The process of content creation will not change just because likes and dislikes aren't visible. I don't think people will stop using the apps if it reminds them to take a break. The algorithm is addictive, so people will still watch. For brands and creators, nothing will change. In fact, they might make matters worse if they try to capitalize on the attention people are giving them. If people are just going to spend an hour or two on the app, everybody will try their best to get their audience to watch their content first. This will lead to a whole new battle.

Yashvi Bagga, Entertainment Content Creator:
YouTube was the only platform that promoted constructive criticism in a way, constructive because nobody could type in a bully comment or abuse you but just dislike as a means of disagreement with your viewpoint over a video. But now after the dislike is removed, it will ignite the audience with hate to go down to the comments and type in something that’ll be way more harassing than a mere dislike. While this initiative may be to help and protect the content creators from targeted harassment but many do realize that this is one step ahead of the hate haters that would spread. People who want to hate will look for worse ways hereafter! COMMENT SECTION, INSTAGRAM ACCOUNT (DMS, Instagram comments), some might even mail them hate which is going to be way more specific and targeted! And as we know comments are a better way of engagement over likes the videos people hate will still trend.

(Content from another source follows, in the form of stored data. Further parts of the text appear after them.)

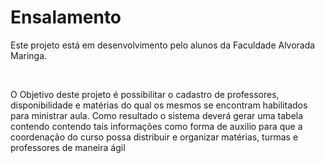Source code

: # Ensalamento
<p> Este projeto está em desenvolvimento pelo alunos da Faculdade Alvorada Maringa.</p>
<br/>

<p>O Objetivo deste projeto é possibilitar o cadastro de professores, disponibilidade e matérias do qual os mesmos se encontram habilitados para ministrar aula. Como resultado o sistema deverá gerar uma tabela contendo contendo tais informações como forma de auxilio para que a coordenação do curso possa distribuir e organizar matérias, turmas e professores de maneira ágil </p>
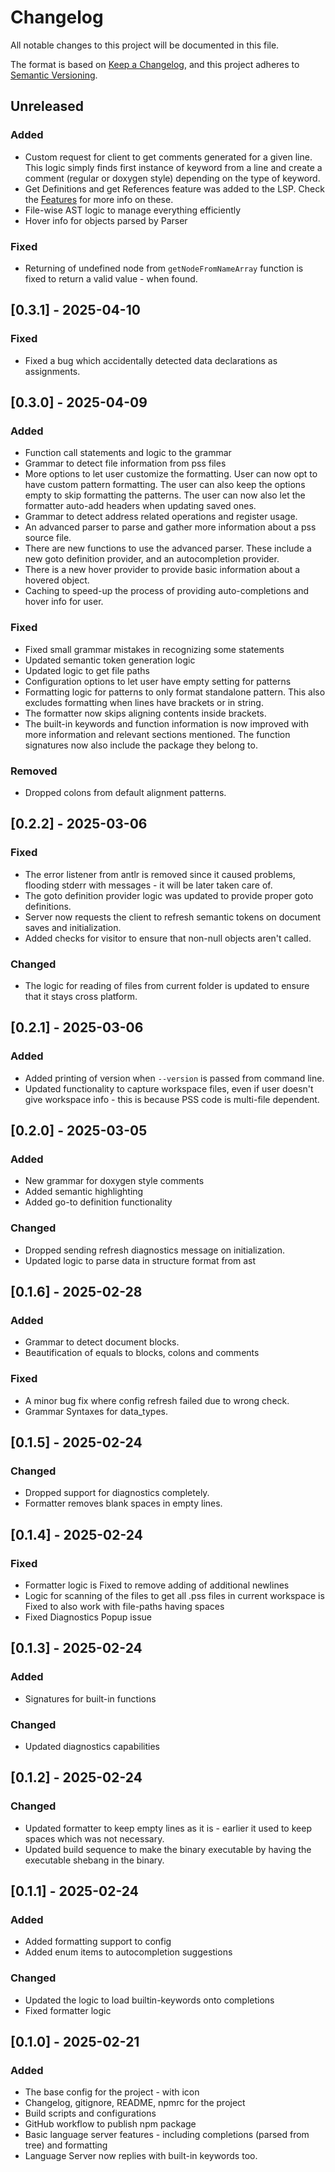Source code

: # Changelog

All notable changes to this project will be documented in this file.

The format is based on [Keep a Changelog](https://keepachangelog.com/en/1.1.0/),
and this project adheres to [Semantic Versioning](https://semver.org/spec/v2.0.0.html).

## Unreleased

### Added

- Custom request for client to get comments generated for a given line. This logic simply finds first instance of keyword from a line and create a comment (regular or doxygen style) depending on the type of keyword.
- Get Definitions and get References feature was added to the LSP. Check the [Features](FEATURES.md#go-to-definition-go-to-declaration-references) for more info on these.
- File-wise AST logic to manage everything efficiently
- Hover info for objects parsed by Parser

### Fixed

- Returning of undefined node from `getNodeFromNameArray` function is fixed to return a valid value - when found.

## [0.3.1] - 2025-04-10

### Fixed

- Fixed a bug which accidentally detected data declarations as assignments.

## [0.3.0] - 2025-04-09

### Added

- Function call statements and logic to the grammar
- Grammar to detect file information from pss files
- More options to let user customize the formatting. User can now opt to have custom pattern formatting. The user can also keep the options empty to skip formatting the patterns. The user can now also let the formatter auto-add headers when updating saved ones.
- Grammar to detect address related operations and register usage.
- An advanced parser to parse and gather more information about a pss source file.
- There are new functions to use the advanced parser. These include a new goto definition provider, and an autocompletion provider.
- There is a new hover provider to provide basic information about a hovered object.
- Caching to speed-up the process of providing auto-completions and hover info for user.

### Fixed

- Fixed small grammar mistakes in recognizing some statements
- Updated semantic token generation logic
- Updated logic to get file paths
- Configuration options to let user have empty setting for patterns
- Formatting logic for patterns to only format standalone pattern. This also excludes formatting when lines have brackets or in string.
- The formatter now skips aligning contents inside brackets.
- The built-in keywords and function information is now improved with more information and relevant sections mentioned. The function signatures now also include the package they belong to.

### Removed

- Dropped colons from default alignment patterns.

## [0.2.2] - 2025-03-06

### Fixed

- The error listener from antlr is removed since it caused problems, flooding stderr with messages - it will be later taken care of.
- The goto definition provider logic was updated to provide proper goto definitions.
- Server now requests the client to refresh semantic tokens on document saves and initialization.
- Added checks for visitor to ensure that non-null objects aren't called.

### Changed

- The logic for reading of files from current folder is updated to ensure that it stays cross platform.

## [0.2.1] - 2025-03-06

### Added

- Added printing of version when `--version` is passed from command line.
- Updated functionality to capture workspace files, even if user doesn't give workspace info - this is because PSS code is multi-file dependent.

## [0.2.0] - 2025-03-05

### Added

- New grammar for doxygen style comments
- Added semantic highlighting
- Added go-to definition functionality

### Changed

- Dropped sending refresh diagnostics message on initialization.
- Updated logic to parse data in structure format from ast

## [0.1.6] - 2025-02-28

### Added

- Grammar to detect document blocks.
- Beautification of equals to blocks, colons and comments

### Fixed

- A minor bug fix where config refresh failed due to wrong check.
- Grammar Syntaxes for data_types.

## [0.1.5] - 2025-02-24

### Changed

- Dropped support for diagnostics completely.
- Formatter removes blank spaces in empty lines.

## [0.1.4] - 2025-02-24

### Fixed

- Formatter logic is Fixed to remove adding of additional newlines
- Logic for scanning of the files to get all .pss files in current workspace is Fixed to also work with file-paths having spaces
- Fixed Diagnostics Popup issue

## [0.1.3] - 2025-02-24

### Added

- Signatures for built-in functions

### Changed

- Updated diagnostics capabilities

## [0.1.2] - 2025-02-24

### Changed

- Updated formatter to keep empty lines as it is - earlier it used to keep spaces which was not necessary.
- Updated build sequence to make the binary executable by having the executable shebang in the binary.

## [0.1.1] - 2025-02-24

### Added

- Added formatting support to config
- Added enum items to autocompletion suggestions

### Changed

- Updated the logic to load builtin-keywords onto completions
- Fixed formatter logic

## [0.1.0] - 2025-02-21

### Added

- The base config for the project - with icon
- Changelog, gitignore, README, npmrc for the project
- Build scripts and configurations
- GitHub workflow to publish npm package
- Basic language server features - including completions (parsed from tree) and formatting
- Language Server now replies with built-in keywords too.
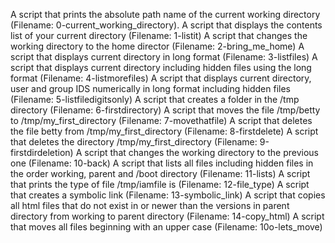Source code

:A script that prints the absolute path name of the current working directory (Filename: 0-current_working_directory).
A script that displays the contents list of your current directory (Filename: 1-listit)
A script that changes the working directory to the home director (Filename: 2-bring_me_home)
A script that displays current directory in long format (Filename: 3-listfiles)
A script that displays current directory including hidden files using the long format (Filename: 4-listmorefiles)
A script that displays current directory, user and group IDS numerically in long format including hidden files (Filename: 5-listfiledigitsonly)
A script that creates a folder in the /tmp directory (Filename: 6-firstdirectory)
A script that moves the file /tmp/betty to /tmp/my_first_directory (Filename: 7-movethatfile)
A script that deletes the file betty from /tmp/my_first_directory (Filename: 8-firstdelete)
A script that deletes the directory /tmp/my_first_directory (Filename: 9-firstdirdeletion)
A script that changes the working directory to the previous one (Filename: 10-back)
A script that lists all files including hidden files in the order working, parent and /boot directory (Filename: 11-lists)
A script that prints the type of file /tmp/iamfile is (Filename: 12-file_type)
A script that creates a symbolic link (Filename: 13-symbolic_link)
A script that copies all html files that do not exist in or newer than the versions in parent directory from working to parent directory (Filename: 14-copy_html)
A script that moves all files beginning with an upper case (Filename: 10o-lets_move)
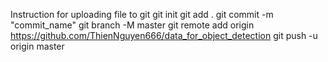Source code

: Instruction for uploading file to git
git init
git add .
git commit -m "commit_name"
git branch -M master
git remote add origin https://github.com/ThienNguyen666/data_for_object_detection
git push -u origin master
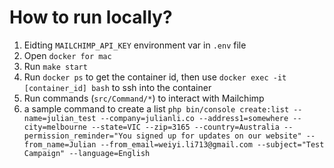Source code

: # How to run locally?
1. Eidting `MAILCHIMP_API_KEY` environment var in `.env` file
2. Open `docker for mac`
3. Run `make start`
4. Run `docker ps` to get the container id, then use `docker exec -it [container_id] bash` to ssh into the container
5. Run commands (`src/Command/*`) to interact with Mailchimp
6. a sample command to create a list `php bin/console create:list --name=julian_test --company=julianli.co --address1=somewhere --city=melbourne --state=VIC --zip=3165 --country=Australia --permission_reminder="You signed up for updates on our website" --from_name=Julian --from_email=weiyi.li713@gmail.com --subject="Test Campaign" --language=English`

No doubt, "Take a break" sounds like a good feature, but if one took a break from one social media, they'd switch to another! If Instagram restricted me to use its app for a while, I'd go on Twitter, YouTube, and Snapchat instead, since we've had so much exposure to all these apps throughout the whole quarantine phase! It gives us a better opportunity to explore other apps, but it can also prove to be a disadvantage for Instagram as the most popular platform!

Furthermore, if Instagram could come up with a feature that would allow you to keep the app open but display an aesthetic and pleasing section of reels or posts, it might help the user remain calmer and composed within the app. You could reduce the screen brightness to give your eyes a rest from scrolling so brightly!

Magsplay, Gaming and entertainment content creator:
Instagram has taken a nice step here, because usually when we are scrolling through stories and reels, adults or children, we just keep scrolling without realizing how much time we have spent. In the 'take a break' feature, where they suggest taking a break from social media and spending time with friends or doing productive work if you have been on the app for a certain amount of time. Social media content has been consumed like anything during this lockdown. I think it's beneficial to its users as well as content creators because we're so engrossed with engagement numbers, social media, that we don't leave time for other things in the real world. Our attention is always focused on the likes and dislikes of posts, pages, and what others are doing. This is a good initiative for the mental health of all the creators since we are constantly working 20 hours a day without even realizing that we haven't given any time to other activities as we any fixed or specific working hours to work on, on a daily basis. The fact that this is happening is good.

Our industry is geared towards entertaining people. Although buttons that display the likes and dislike give us an idea that what type of content is our audience appreciates and what they didn't like. It helps us to work on our next content accordingly. Though I feel displaying numbers on the channel can be very stressful as it may also influence other people to dislike or like. YouTube's initiative is a positive step forward. Creating videos now won't be stressful regarding the number of dislikes shown by the public.

Content creator industry and influencer marketing agencies will not be affected either positively or negatively by this update. YouTube will have a positive impact on content creators mentally. The take a break feature is more aimed at the parents so they can monitor how their children use social media. Adults will do whatever they want anyway. However, these things won't have any effect monetary wise or content-wise.